>> Begin Article

Black-box can be further divided into off-line and on-line approaches. Offline approaches rely on a controlled training phase, during which the system experiments with different input/outputs to infer the performance function. Online approaches, instead, aim at finding a configuration that maximizes performance by exploring different configurations at runtime.

Grey-box modelling is a hybrid approach that uses both white and black modelling, attempting to benefit from the best that the two can offer: minimal training (White-box), and enhanced accuracy via retraining (Black-box).

With the available knowledge, the self-tuning implementation has to decide what should be the best decision for a system, for it to get the best possible performance. The literature on the self-tuning TM has explored a wide number of alternative techniques that are heterogeneous both in the employed modelling technique and in the target self-tuned aspect (e.g., TM parameters, TM switching, Thread Mapping Strategy, Contention Manager).

This section will consist of an overview of some of these self-tuning schemes: TM internal parameters, Adaptive thread mapping, Contention Manager adaptation, TM switching. Lastly I will describe some honorable mention self-tuning techniques for Distributed TM, which have some aspects that will used on the proposed solution (Section 3).

#### TM parameters

Research on TM has shown that a variety of parameters have a huge impact in the delivered performance. The tuning of the internal parameters of a TM has been subject of study by various works [14, 16, 29, 30]. Again, the dynamic change of these parameters is motivated by the acknowledge of the TM research community that there is no configuration that can fit better than all the others independently of the workload characteristics.

An example of a mechanism that focus on tuning the retry policy of an HTM is Tuner. Tuner is a self-tuning mechanism for Intel TSX, presented by Nuno Diegues and Paolo Romano, in 2014 [14].

It is an innovative approach that makes use of learning techniques, and profiling at run-time in order to identify the optimal TSX configuration in a workload.

Diegues and Romano show that properly handling HTM retry parameter, can provide a huge boost on performance.

Tuner deals with optimizing the retry strategy of TSX by tuning two internal HTM parameters:

1. Number of retries before giving up to software

2. How to spend the number of retries

Regard point one, it has been recently reported that 5 appears to be the best all round value for the maximum number of attempts in hardware [14, 15, 36]. Still

static configuration delivers suboptimal performance, due to the heterogeneity of the workloads generated by applications.

As for point two, the budget of retries can decrease linearly, divide by two, or set immediately to zero upon detecting a capacity abort in a transaction.

An important feature, is that it enables to individual tune the parameters of each application's atomic block, instead of using a single global configuration. This feature is relevant in programs that contain transactions with different characteristics, leading to heterogeneous workloads, benefiting from different configurations.

The final solution applied Upper Confidence Bounds (UCB) as a learning technique, considering each atomic block as a UCB instance. This technique estimates which one, among the available options for a given parameter, has the highest reward, and its used to optimize the consumption of the attempts upon capacity aborts.

>> End Article

- Set problem 1 -
Rewrite the rows from the line with "phylum: Arthropoda" up to and including the line with "scientific name: Coptomma sulcatum", replacing "scientific name" with "binomial name" and leaving everything else unchanged.
The text and the rows are separate material, with no connection between them.

>> Begin Dataset content

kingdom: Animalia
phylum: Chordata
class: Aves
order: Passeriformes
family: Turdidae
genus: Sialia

>> End Dataset content
>> Begin Dataset content

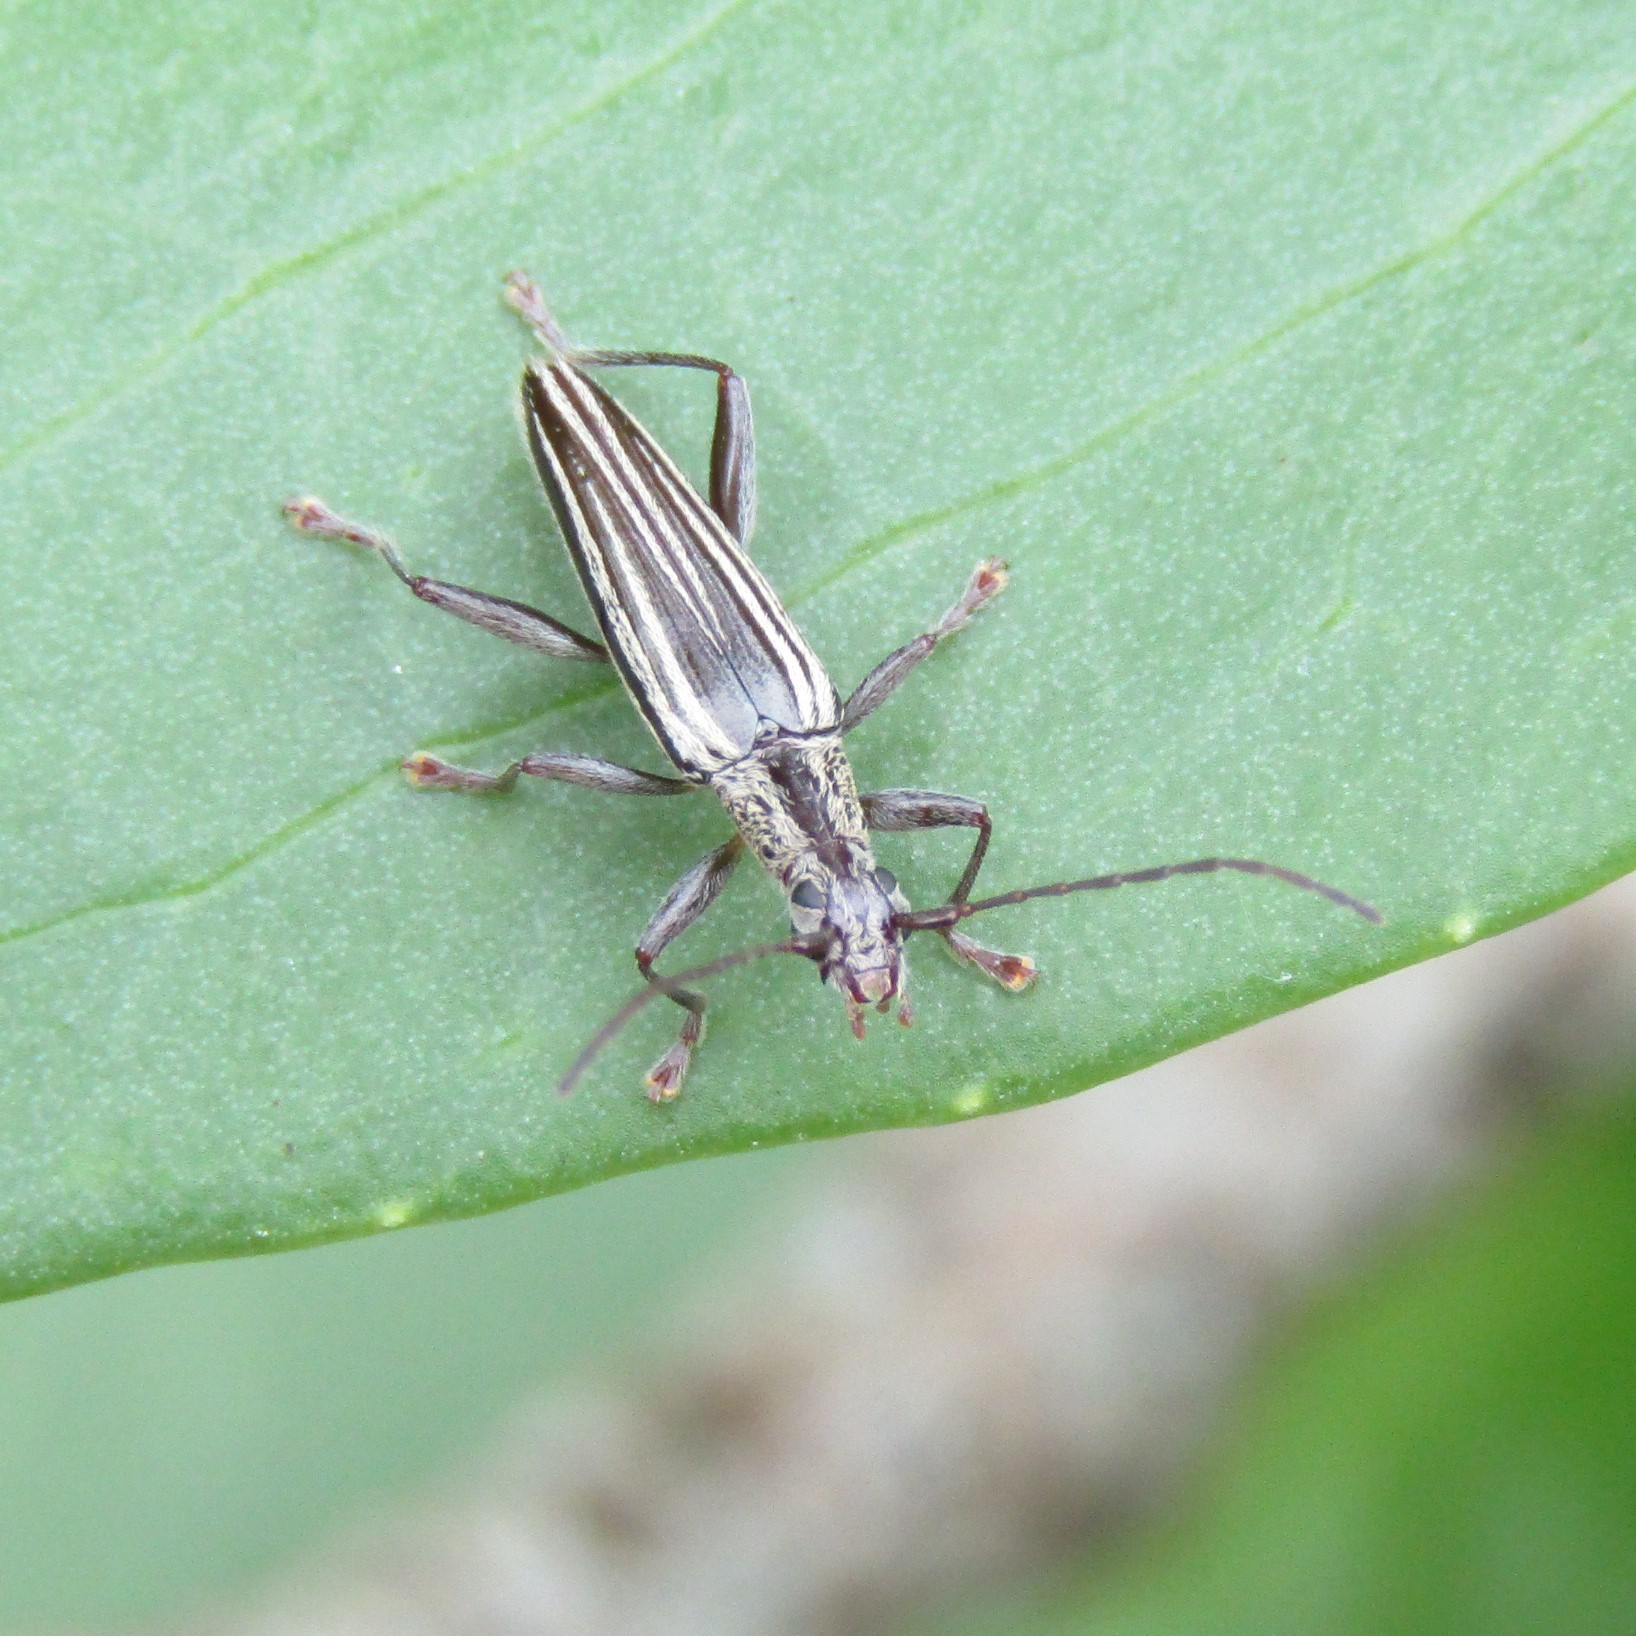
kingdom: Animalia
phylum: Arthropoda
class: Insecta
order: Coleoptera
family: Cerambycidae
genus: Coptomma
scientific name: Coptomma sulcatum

>> End Dataset content

- Set problem 2 -
According to the text on self-tuning transactional memory, what learning technique did Tuner's final solution apply?

- Expected answer 1 -
phylum: Arthropoda
class: Insecta
order: Coleoptera
family: Cerambycidae
genus: Coptomma
binomial name: Coptomma sulcatum

- Expected answer 2 -
Upper Confidence Bounds (UCB), with each atomic block treated as a UCB instance.